▶ _指示_
以下の文書抜粋をもとに、次の問いに答えてください。
1. 認知症高齢者が2階から転落した事故は何月何日に起きたか。
2. 事故が起きる前、Tさんは何日間連続して夜勤をさせられていたか。
3. 「メッセージ」の第三者調査委員会は、何年間に何件の虐待が判明したと報告しているか。

▶ _文書抜粋_
2015/12/10

転落死亡事故の責任は美泉にある!裁判所前で宣伝活動


「よってきんさい古江」の転落死亡事故

介護労働者Tさんは無実・無罪!
全責任は、会社・美泉にある!

 12月10日より「保護責任者遺棄致死被告事件」の裁判員裁判が開始されます。グループホーム『よってきんさい古江』で、5月18日に認知症高齢者が2階から転落し、それを「放置して」死亡させたという容疑で、介護職の青年労働者Tさんが逮捕・起訴された事件です。「保護責任者遺棄致死」罪などとんでもないことです。Tさんは無実です。この事故のすべての責任は、グループホームに安全対策を行わず、過酷な労働条件で介護労働者を働かせてきた施設の運営会社・「美泉」の福川千富泉代表にあります。
 Tさんは、美泉で11年間働いてきましたが、最近の人員不足の中で「夜勤専門要員」として美泉が経営するいくつものグループホームの夜勤をたらい回しにされていました。夜勤明けの日にその日の夜勤のホームを指示されるというデタラメさです。事故が起きる前は7日間連続して夜勤(!)をさせられていました。「自分が夜勤をやらないと他の人に迷惑がかかる」と考えて、不当な夜勤指示にも応じていました。労働者の善意を悪用した会社による酷使です。

◆介護保険制度・介護の民営化が根本原因

 9月には、神奈川県の有料老人ホーム「Sアミーユ川崎幸町」での「転落事故・虐待」の衝撃的な報道がされました。アミーユを展開する「メッセージ」の第三者調査委員会は、2年間に81件の虐待が判明した、と報告しています。全国のいたるところの介護施設(グループホーム、有料老人ホーム、サービス付き高齢者住宅など)で重大事故が頻発しています。
 「介護現場の崩壊」と言えるこの状況の根本原因は、2000年の介護保険制度導入によって、介護が「儲けるための産業」にさせられたことです。規制緩和と限度を超えた合理化が容認され、1円でも多く儲けるために、労働者をとことん低賃金で働かせ、できるだけ少ない人員で職場を回させ、金のかかる安全対策はないがしろにされてきました。
 美泉は、「地域の中で、お年寄りがその人らしく最期まで暮らせる場所を」とうたいながら、グループホーム、デイサービスなどを次々と立ち上げ、2008年には3億円を超える売上を計上しています。古民家を借りて安上がりな施設として使い、2階に柵を設置するなどの安全対策も行わず、今回の死亡事故を引き起こしたのです。            
 また美泉は、「ボランティア精神」で働くのが当たり前として、矛盾を介護労働者の奮闘に全部負わせてきたのです。現場では人員不足、過重労働が当たり前になり、最大9人の認知症高齢者を1人で介護する夜勤は、神経をすり減らし、体力を消耗する労働なのです。その現実に声を上げればパワハラ・首切りが襲いかかる、まさに「ブラック企業」と化しています。これは全国の介護職場の現実でもあります。

▶ _提供データ_
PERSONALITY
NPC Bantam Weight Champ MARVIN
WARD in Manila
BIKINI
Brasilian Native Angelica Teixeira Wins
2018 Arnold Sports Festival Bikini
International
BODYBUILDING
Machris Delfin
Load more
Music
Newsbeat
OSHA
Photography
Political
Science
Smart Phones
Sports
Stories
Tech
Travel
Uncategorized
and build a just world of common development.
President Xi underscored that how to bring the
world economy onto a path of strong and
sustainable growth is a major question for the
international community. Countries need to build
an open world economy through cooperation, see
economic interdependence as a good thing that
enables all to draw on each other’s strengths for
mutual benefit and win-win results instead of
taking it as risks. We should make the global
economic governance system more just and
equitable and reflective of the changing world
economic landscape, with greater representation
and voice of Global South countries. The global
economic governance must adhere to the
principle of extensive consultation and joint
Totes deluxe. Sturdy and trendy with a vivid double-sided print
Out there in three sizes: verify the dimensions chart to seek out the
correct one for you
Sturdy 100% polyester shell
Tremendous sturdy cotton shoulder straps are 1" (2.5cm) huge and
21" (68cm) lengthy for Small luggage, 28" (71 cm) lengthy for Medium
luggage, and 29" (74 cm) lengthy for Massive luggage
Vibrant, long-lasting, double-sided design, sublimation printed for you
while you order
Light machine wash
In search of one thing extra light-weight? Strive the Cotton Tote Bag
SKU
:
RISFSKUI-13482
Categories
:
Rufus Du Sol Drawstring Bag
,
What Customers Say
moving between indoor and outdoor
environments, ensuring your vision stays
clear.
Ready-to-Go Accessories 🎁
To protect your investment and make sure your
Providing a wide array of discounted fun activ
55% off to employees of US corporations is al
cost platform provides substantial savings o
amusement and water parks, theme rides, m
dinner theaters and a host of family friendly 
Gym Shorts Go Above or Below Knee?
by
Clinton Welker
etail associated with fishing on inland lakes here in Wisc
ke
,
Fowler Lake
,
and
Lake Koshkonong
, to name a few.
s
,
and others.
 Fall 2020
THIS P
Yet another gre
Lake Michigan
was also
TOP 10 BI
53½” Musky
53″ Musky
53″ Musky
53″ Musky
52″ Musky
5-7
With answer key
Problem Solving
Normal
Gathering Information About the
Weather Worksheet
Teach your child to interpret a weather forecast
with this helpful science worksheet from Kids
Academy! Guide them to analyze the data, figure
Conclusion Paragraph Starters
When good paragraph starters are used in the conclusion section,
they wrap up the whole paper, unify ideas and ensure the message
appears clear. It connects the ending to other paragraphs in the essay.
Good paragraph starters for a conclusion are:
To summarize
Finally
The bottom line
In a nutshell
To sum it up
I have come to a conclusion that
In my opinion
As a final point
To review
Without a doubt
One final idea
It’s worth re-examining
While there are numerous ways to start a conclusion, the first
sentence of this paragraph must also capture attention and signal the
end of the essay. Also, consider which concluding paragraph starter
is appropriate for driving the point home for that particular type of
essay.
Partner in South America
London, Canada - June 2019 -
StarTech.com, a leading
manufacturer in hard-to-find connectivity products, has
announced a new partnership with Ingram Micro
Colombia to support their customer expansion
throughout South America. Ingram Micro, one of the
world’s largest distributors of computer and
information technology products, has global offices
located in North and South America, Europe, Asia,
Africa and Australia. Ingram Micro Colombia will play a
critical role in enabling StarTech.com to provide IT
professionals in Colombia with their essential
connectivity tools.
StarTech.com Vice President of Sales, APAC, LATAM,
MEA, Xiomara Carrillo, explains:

▶ _回答_
1. 5月18日
2. 7日間
3. 2年間に81件